The aging three-story brick building, its courtyard and sprawling landscape is embedded in local history. In 1846, the site was established as a Catholic convent and motherhouse for the sisters who arrived from Switzerland. Later the motherhouse was moved to Dayton.
In 1875, the shrine was chosen as a sacred place to display religious relics and currently has the second-largest collection of relics from saints in the United States.
The site has remained a place of constant prayer for nearly 165 years. Its Shrine of the Holy Relics, Heritage Museum and Pilgrim Gift Shop annually draw more than 20,000 visitors of all ages from all over the world.
"It's a real gem," said Donna Grube, executive director of the Auglaize and Mercer County's Convention & Visitors Bureau (CVB). "It's very, very important and valuable in bringing multiple busloads of visitors to our area."
Grube, who serves on the shrine's public relations committee, said she often gives day tours with time spent equally at area churches and the relic shrine. Visitors tell her they find a "real sense of peace" as they wander about the grounds, she said.
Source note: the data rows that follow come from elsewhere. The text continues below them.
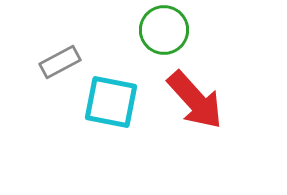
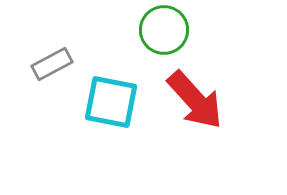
gray rectangle: moved 8 px left, 2 px down
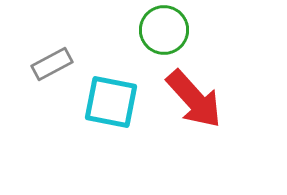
red arrow: moved 1 px left, 1 px up
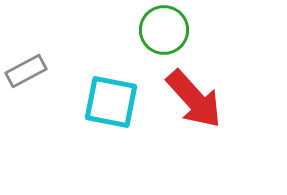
gray rectangle: moved 26 px left, 7 px down
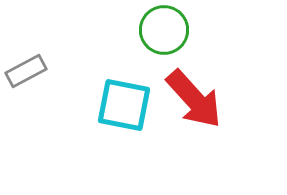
cyan square: moved 13 px right, 3 px down
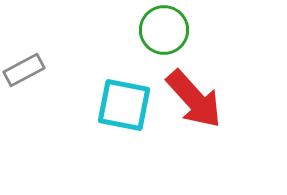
gray rectangle: moved 2 px left, 1 px up
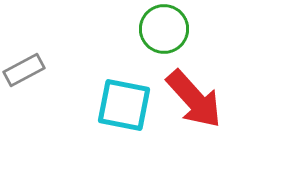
green circle: moved 1 px up
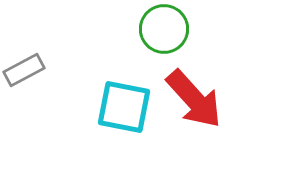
cyan square: moved 2 px down
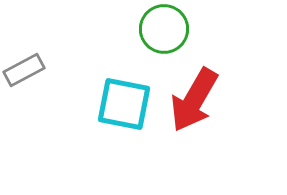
red arrow: moved 1 px down; rotated 72 degrees clockwise
cyan square: moved 3 px up
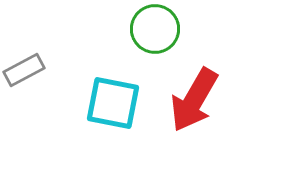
green circle: moved 9 px left
cyan square: moved 11 px left, 1 px up
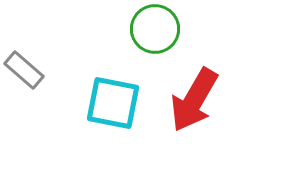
gray rectangle: rotated 69 degrees clockwise
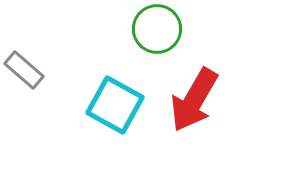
green circle: moved 2 px right
cyan square: moved 2 px right, 2 px down; rotated 18 degrees clockwise
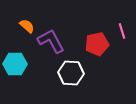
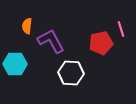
orange semicircle: rotated 126 degrees counterclockwise
pink line: moved 1 px left, 2 px up
red pentagon: moved 4 px right, 1 px up
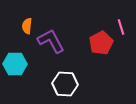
pink line: moved 2 px up
red pentagon: rotated 15 degrees counterclockwise
white hexagon: moved 6 px left, 11 px down
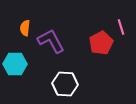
orange semicircle: moved 2 px left, 2 px down
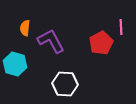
pink line: rotated 14 degrees clockwise
cyan hexagon: rotated 15 degrees clockwise
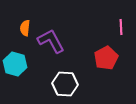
red pentagon: moved 5 px right, 15 px down
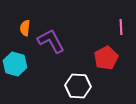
white hexagon: moved 13 px right, 2 px down
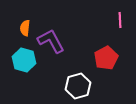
pink line: moved 1 px left, 7 px up
cyan hexagon: moved 9 px right, 4 px up
white hexagon: rotated 20 degrees counterclockwise
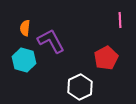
white hexagon: moved 2 px right, 1 px down; rotated 10 degrees counterclockwise
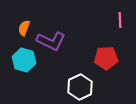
orange semicircle: moved 1 px left; rotated 14 degrees clockwise
purple L-shape: rotated 144 degrees clockwise
red pentagon: rotated 25 degrees clockwise
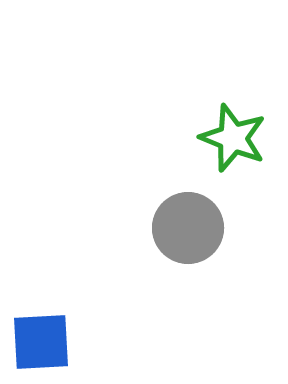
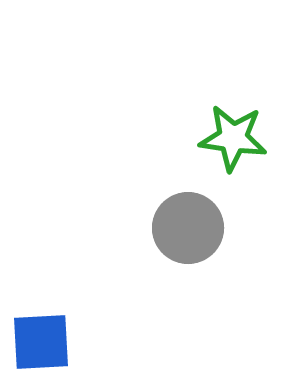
green star: rotated 14 degrees counterclockwise
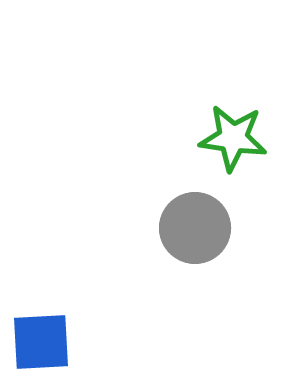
gray circle: moved 7 px right
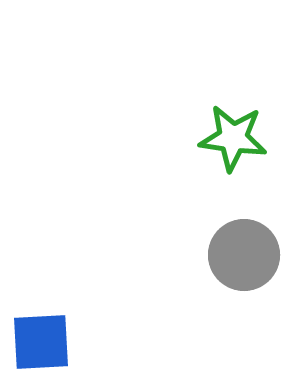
gray circle: moved 49 px right, 27 px down
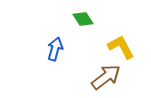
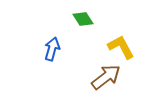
blue arrow: moved 3 px left
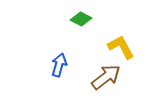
green diamond: moved 2 px left; rotated 30 degrees counterclockwise
blue arrow: moved 7 px right, 16 px down
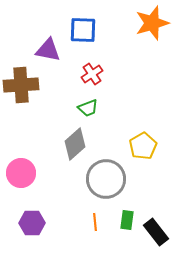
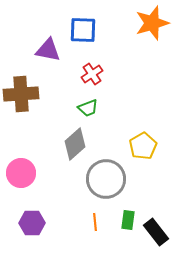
brown cross: moved 9 px down
green rectangle: moved 1 px right
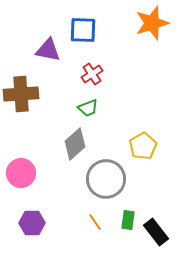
orange line: rotated 30 degrees counterclockwise
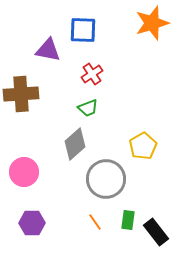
pink circle: moved 3 px right, 1 px up
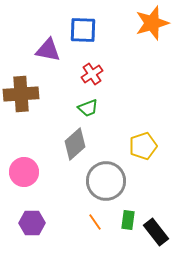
yellow pentagon: rotated 12 degrees clockwise
gray circle: moved 2 px down
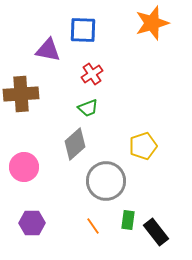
pink circle: moved 5 px up
orange line: moved 2 px left, 4 px down
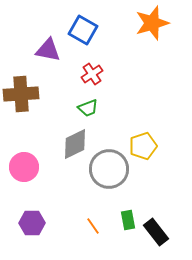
blue square: rotated 28 degrees clockwise
gray diamond: rotated 16 degrees clockwise
gray circle: moved 3 px right, 12 px up
green rectangle: rotated 18 degrees counterclockwise
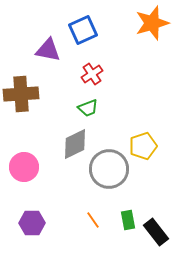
blue square: rotated 36 degrees clockwise
orange line: moved 6 px up
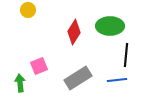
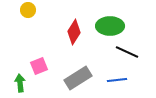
black line: moved 1 px right, 3 px up; rotated 70 degrees counterclockwise
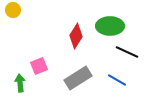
yellow circle: moved 15 px left
red diamond: moved 2 px right, 4 px down
blue line: rotated 36 degrees clockwise
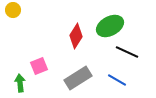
green ellipse: rotated 28 degrees counterclockwise
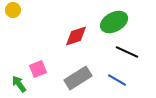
green ellipse: moved 4 px right, 4 px up
red diamond: rotated 40 degrees clockwise
pink square: moved 1 px left, 3 px down
green arrow: moved 1 px left, 1 px down; rotated 30 degrees counterclockwise
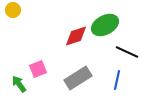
green ellipse: moved 9 px left, 3 px down
blue line: rotated 72 degrees clockwise
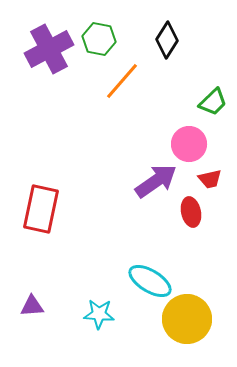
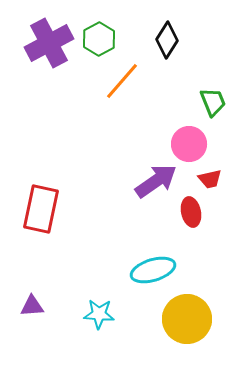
green hexagon: rotated 20 degrees clockwise
purple cross: moved 6 px up
green trapezoid: rotated 68 degrees counterclockwise
cyan ellipse: moved 3 px right, 11 px up; rotated 48 degrees counterclockwise
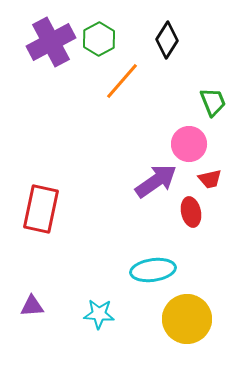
purple cross: moved 2 px right, 1 px up
cyan ellipse: rotated 9 degrees clockwise
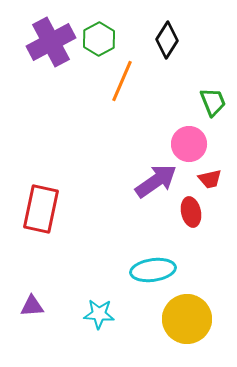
orange line: rotated 18 degrees counterclockwise
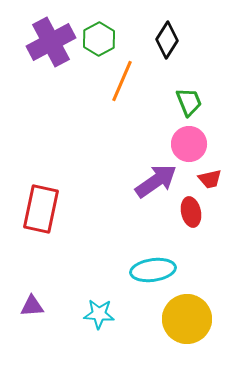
green trapezoid: moved 24 px left
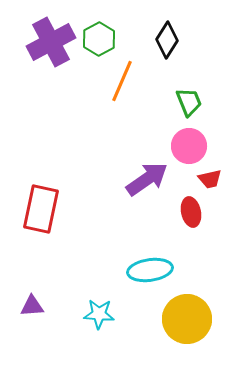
pink circle: moved 2 px down
purple arrow: moved 9 px left, 2 px up
cyan ellipse: moved 3 px left
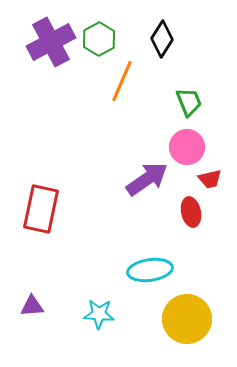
black diamond: moved 5 px left, 1 px up
pink circle: moved 2 px left, 1 px down
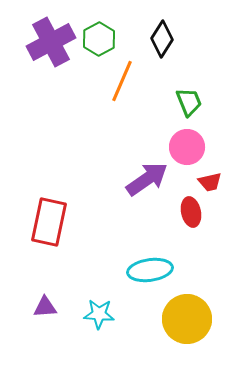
red trapezoid: moved 3 px down
red rectangle: moved 8 px right, 13 px down
purple triangle: moved 13 px right, 1 px down
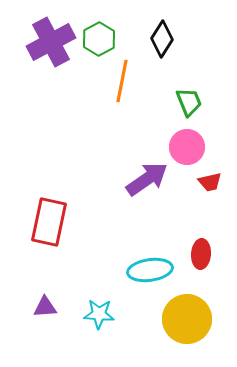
orange line: rotated 12 degrees counterclockwise
red ellipse: moved 10 px right, 42 px down; rotated 16 degrees clockwise
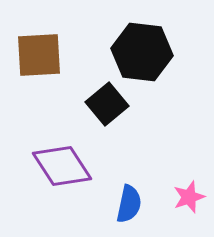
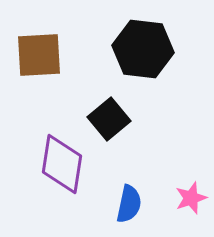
black hexagon: moved 1 px right, 3 px up
black square: moved 2 px right, 15 px down
purple diamond: moved 2 px up; rotated 42 degrees clockwise
pink star: moved 2 px right, 1 px down
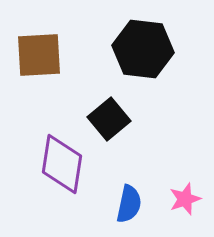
pink star: moved 6 px left, 1 px down
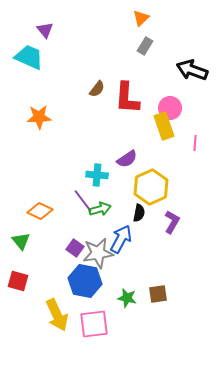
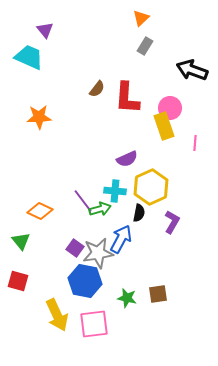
purple semicircle: rotated 10 degrees clockwise
cyan cross: moved 18 px right, 16 px down
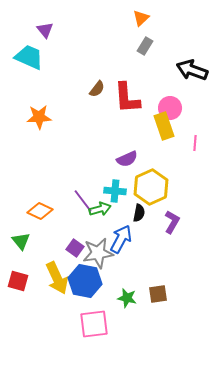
red L-shape: rotated 8 degrees counterclockwise
yellow arrow: moved 37 px up
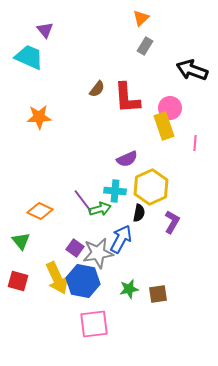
blue hexagon: moved 2 px left
green star: moved 2 px right, 9 px up; rotated 24 degrees counterclockwise
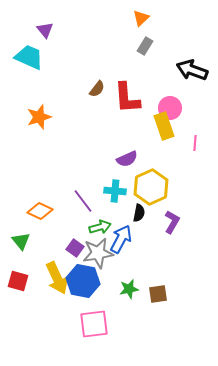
orange star: rotated 15 degrees counterclockwise
green arrow: moved 18 px down
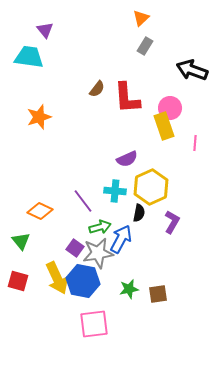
cyan trapezoid: rotated 16 degrees counterclockwise
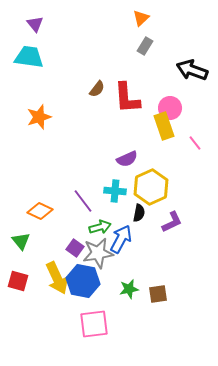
purple triangle: moved 10 px left, 6 px up
pink line: rotated 42 degrees counterclockwise
purple L-shape: rotated 35 degrees clockwise
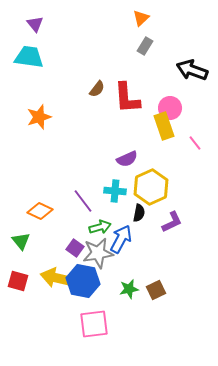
yellow arrow: rotated 128 degrees clockwise
brown square: moved 2 px left, 4 px up; rotated 18 degrees counterclockwise
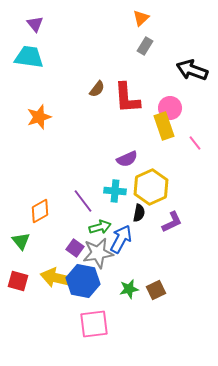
orange diamond: rotated 55 degrees counterclockwise
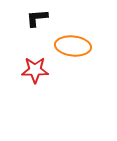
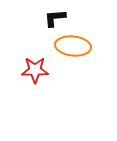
black L-shape: moved 18 px right
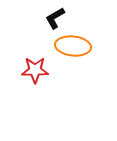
black L-shape: rotated 25 degrees counterclockwise
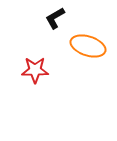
orange ellipse: moved 15 px right; rotated 12 degrees clockwise
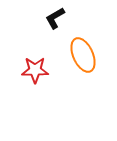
orange ellipse: moved 5 px left, 9 px down; rotated 48 degrees clockwise
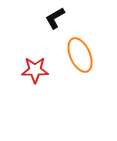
orange ellipse: moved 3 px left
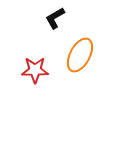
orange ellipse: rotated 52 degrees clockwise
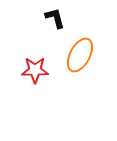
black L-shape: rotated 105 degrees clockwise
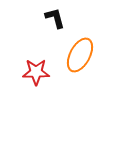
red star: moved 1 px right, 2 px down
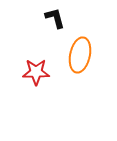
orange ellipse: rotated 16 degrees counterclockwise
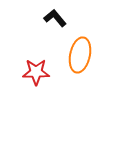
black L-shape: rotated 25 degrees counterclockwise
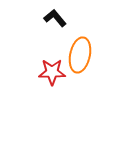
red star: moved 16 px right
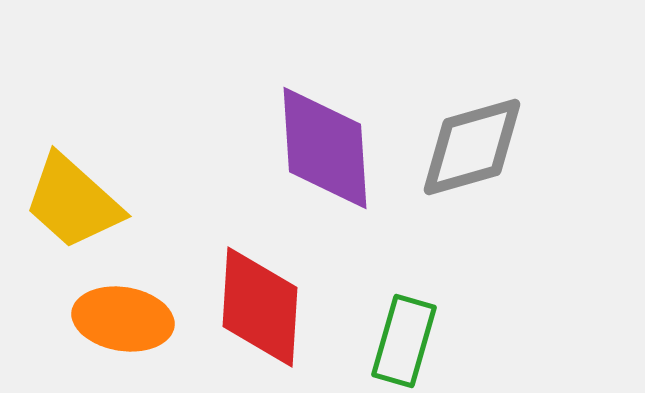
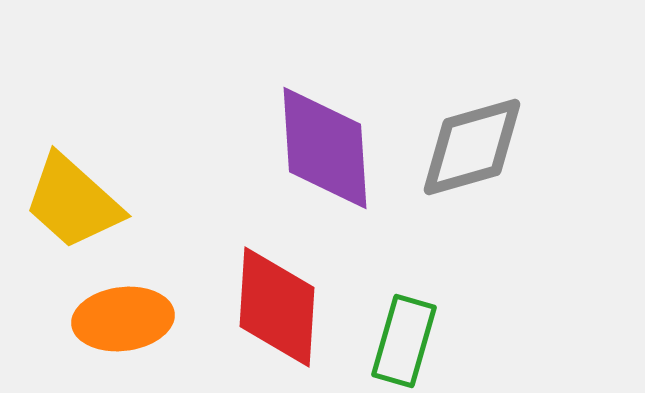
red diamond: moved 17 px right
orange ellipse: rotated 16 degrees counterclockwise
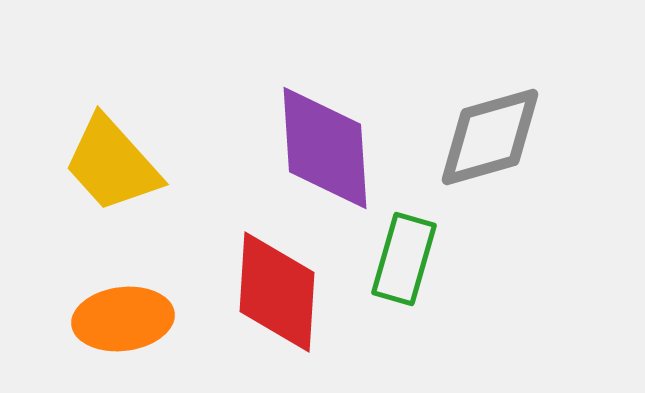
gray diamond: moved 18 px right, 10 px up
yellow trapezoid: moved 39 px right, 38 px up; rotated 6 degrees clockwise
red diamond: moved 15 px up
green rectangle: moved 82 px up
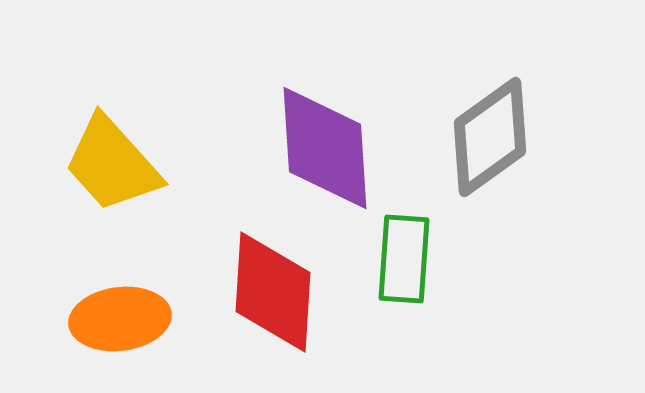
gray diamond: rotated 20 degrees counterclockwise
green rectangle: rotated 12 degrees counterclockwise
red diamond: moved 4 px left
orange ellipse: moved 3 px left
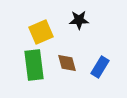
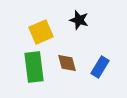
black star: rotated 18 degrees clockwise
green rectangle: moved 2 px down
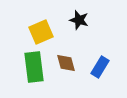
brown diamond: moved 1 px left
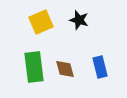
yellow square: moved 10 px up
brown diamond: moved 1 px left, 6 px down
blue rectangle: rotated 45 degrees counterclockwise
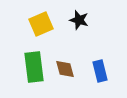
yellow square: moved 2 px down
blue rectangle: moved 4 px down
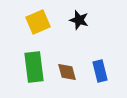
yellow square: moved 3 px left, 2 px up
brown diamond: moved 2 px right, 3 px down
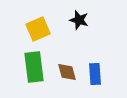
yellow square: moved 7 px down
blue rectangle: moved 5 px left, 3 px down; rotated 10 degrees clockwise
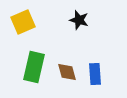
yellow square: moved 15 px left, 7 px up
green rectangle: rotated 20 degrees clockwise
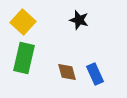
yellow square: rotated 25 degrees counterclockwise
green rectangle: moved 10 px left, 9 px up
blue rectangle: rotated 20 degrees counterclockwise
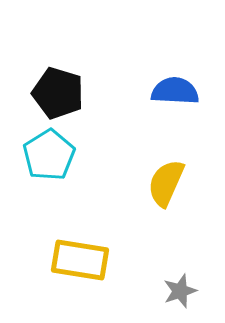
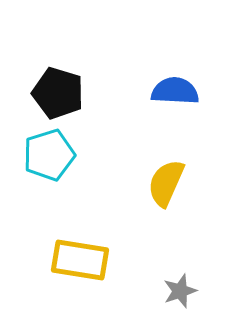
cyan pentagon: rotated 15 degrees clockwise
And many come back, Grube added.
"It remains one of our biggest attractions," she said.
Rosenbeck believes more lay people will eventually be tapped to keep the doors of the shrine open. But that doesn't mean the sisters' presence will disappear. His plan is to use audio/video equipment to record their presentations for touchscreen kiosks to be placed in the lobby, the relic chapel and the museum. He estimates that project will cost $30,000 to $50,000.
"I'm currently writing a grant proposal," he said.
Rosenbeck said he's off to a good start. He already has an informational VHS recording of Sister Cordelia Gast, founder of the Heritage Museum, who died in May 2002.
Officials also plan to increase events at the relic shrine such as art shows and concerts. Grube hopes local residents, as well as visiting tourists, continue to seek the many resources the shrine offers.
"We take so much for granted that we often forget what we have in our own backyard," she said.

How to pledge:
To contribute to the Pledge Partners campaign, contact Don Rosenbeck or Sister Mary Lou Schmersal at 419-925-4532 or e-mail d.rosenbeck@MariaSteinShrine.org or development@MariaSteinShrine.org.
Donors are asked to consider committing to a specific dollar amount each of the next five years to ensure the shrine's financial viability.
The Shrine of the Holy Relics along St. Johns Road is the former motherhouse of the Sisters of the Precious Blood congregation and is home to the relic shrine, a historical museum, a chapel and gift shop.